Now you may have heard of the G.I. Bill, as it was started in 1944, and is law passed that provides educational and other benefits for people who had served in the armed forces in World War II. Of course these benefits are still available today for those who serve and get out honorably.
I’m going to attempt to give you a better understanding thereof, bare with me vets.
Forever G.I. Bill
* Time Limits
One of the biggest changes would be the fact that the 15 year time limit has been removed for those using Post-9/11 G.I. Bill. This only goes into affect for veterans and dependents using transferred benefits, and they are eligible after January 1, 2018.
That means is you’re a veteran using the G.I. Bill or active duty military planning to use the G.I. Bill or even a dependent of a veteran or active duty this does not apply to you.
As of now it still remains the same, pertaining to veterans, active-duty military, and dependents. As they still have 15 years from their discharge date to use up all their G.I. Bill benefits, or they will lose them.
Any Reservist called to active duty (When a Government request federal assistance in responding to a major disaster or emergency) are now eligible to use the new G.I. Bill.
Prior to only reservist called by the President as a result of a national emergency were eligible.This would apply to reservist who were mobilized after August 1 2009, Reservist can only receive payment for classes that start August 1st 2018.
Fry Scholarship recipients are now eligible for the Yellow Ribbon Program.
Dependents Education Assistance (DEA) payments will increase to 50 percent, but the maximum number of months a dependent can get DEA decreases from 45 to 36 months and is effective Aug. 1, 2018.

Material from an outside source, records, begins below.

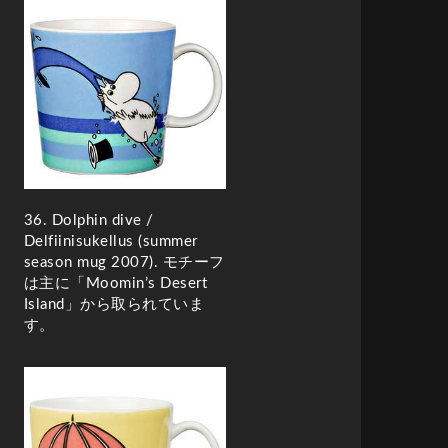
36. Dolphin dive /
Delfiinisukellus (summer
season mug 2007)
. モチーフ
は主に「Moomin’s Desert
Island」から取られていま
す。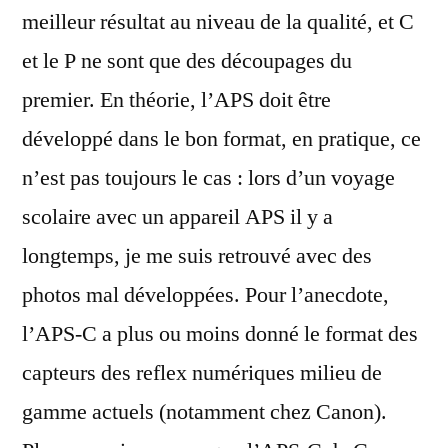
meilleur résultat au niveau de la qualité, et C
et le P ne sont que des découpages du
premier. En théorie, l’APS doit être
développé dans le bon format, en pratique, ce
n’est pas toujours le cas : lors d’un voyage
scolaire avec un appareil APS il y a
longtemps, je me suis retrouvé avec des
photos mal développées. Pour l’anecdote,
l’APS-C a plus ou moins donné le format des
capteurs des reflex numériques milieu de
gamme actuels (notamment chez Canon).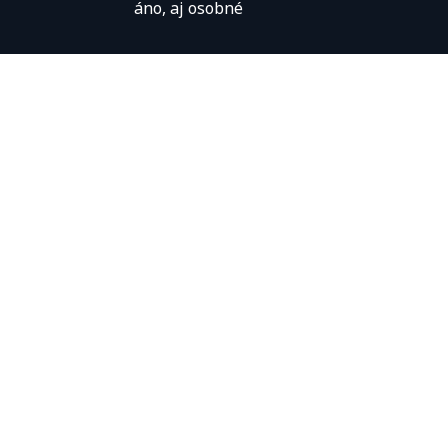
áno, aj osobné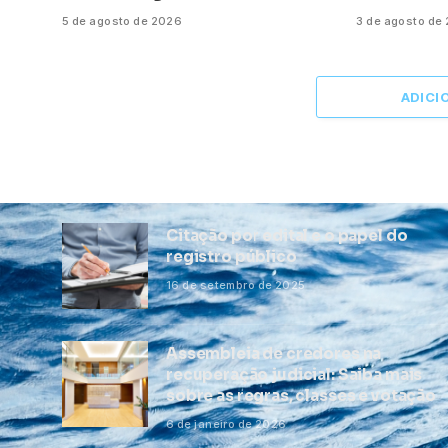
5 de agosto de 2026
3 de agosto de
ADICI
Citação por edital e o papel do
registro público
16 de setembro de 2025
Assembleia de credores na
recuperação judicial: Saiba mais
sobre as regras, classes e votação
6 de janeiro de 2026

Some changes will be made to the transferred Post-9/11 GI Bill to make it easier to reallocate transferred benefits if the sponsor or dependent passes away.
* Housing Allowance
Housing allowance is now based on the campus location where you attend classes.
* Institution Closings
For those attending a school that has closed or lost accreditation and you lose credit for the classes you took, you don’t have to pay back any G.I. Bill benefits you received at that school. It is not retroactive either.
* Benefit Tiers
G.I. Bill is currently based on the amount of active duty time you have. If one were to have less than 36 months of active duty you could possibly get less than the full amount. So the new law makes it where anyone who receives a Purple Heart will get the full G.I. Bill no matter how long they served active duty.
* STEM Classes
There is a huge emphasis on getting veterans enrolled in STEM (Science, Technology, Engineering, and Mathematics) programs. The new G.I. Bill creates the
“Edith Nourse Rogers Scholarship.”
(Very important person, perhaps another post in itself)
This pays veterans $30,000 if they are enrolled in a STEM program, have used up all their G.I. Bill benefits, and have at least 60 semester/90 quarter hours credit toward a STEM degree, effective Aug. 1, 2018.

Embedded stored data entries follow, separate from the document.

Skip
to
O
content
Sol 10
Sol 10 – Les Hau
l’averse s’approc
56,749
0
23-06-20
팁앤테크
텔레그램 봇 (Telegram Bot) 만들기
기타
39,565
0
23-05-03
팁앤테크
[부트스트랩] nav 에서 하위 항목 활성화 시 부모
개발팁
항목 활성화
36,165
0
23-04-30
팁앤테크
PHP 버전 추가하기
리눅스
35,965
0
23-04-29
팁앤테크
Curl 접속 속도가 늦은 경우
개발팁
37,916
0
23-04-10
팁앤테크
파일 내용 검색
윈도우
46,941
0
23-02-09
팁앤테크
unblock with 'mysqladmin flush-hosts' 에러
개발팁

So from all of this we see clearly that more people are now eligible for the G.I. Bill, there is more types of training, and also more money paid to veterans.
This will be paid for by reducing the amount of monthly housing allowance the new users get.

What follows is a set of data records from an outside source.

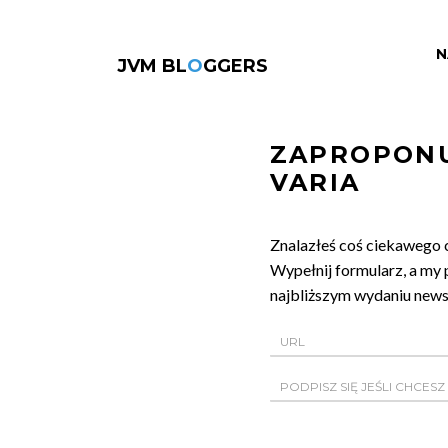
N
JVM BL
O
GGERS
ZAPROPONU
VARIA
Znalazłeś coś ciekawego 
Wypełnij formularz, a my 
najbliższym wydaniu newsl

A provision was made in 2015 about slowing the increase of basic allowance housing, active duty no longer pays the full amount of the housing cost.
Active duty BAH is being reduced to 1 percent every year from 2015 to 2019, when 2020 hits BAH will only cover 95% of military members housing cost.
January 1st 2018, the G.I. Bill housing allowance will also decrease. So anyone eligible will get an average of about $100.00 less housing allowance.
Please feel free to let me know your thoughts about the new forever G.I. Bill, as I’ve already heard that a large majority of vets aren’t happy. Many feel this is nothing more than a recruiting scheme to get younger people to serve yet nothing is being done for the actual current Veteran.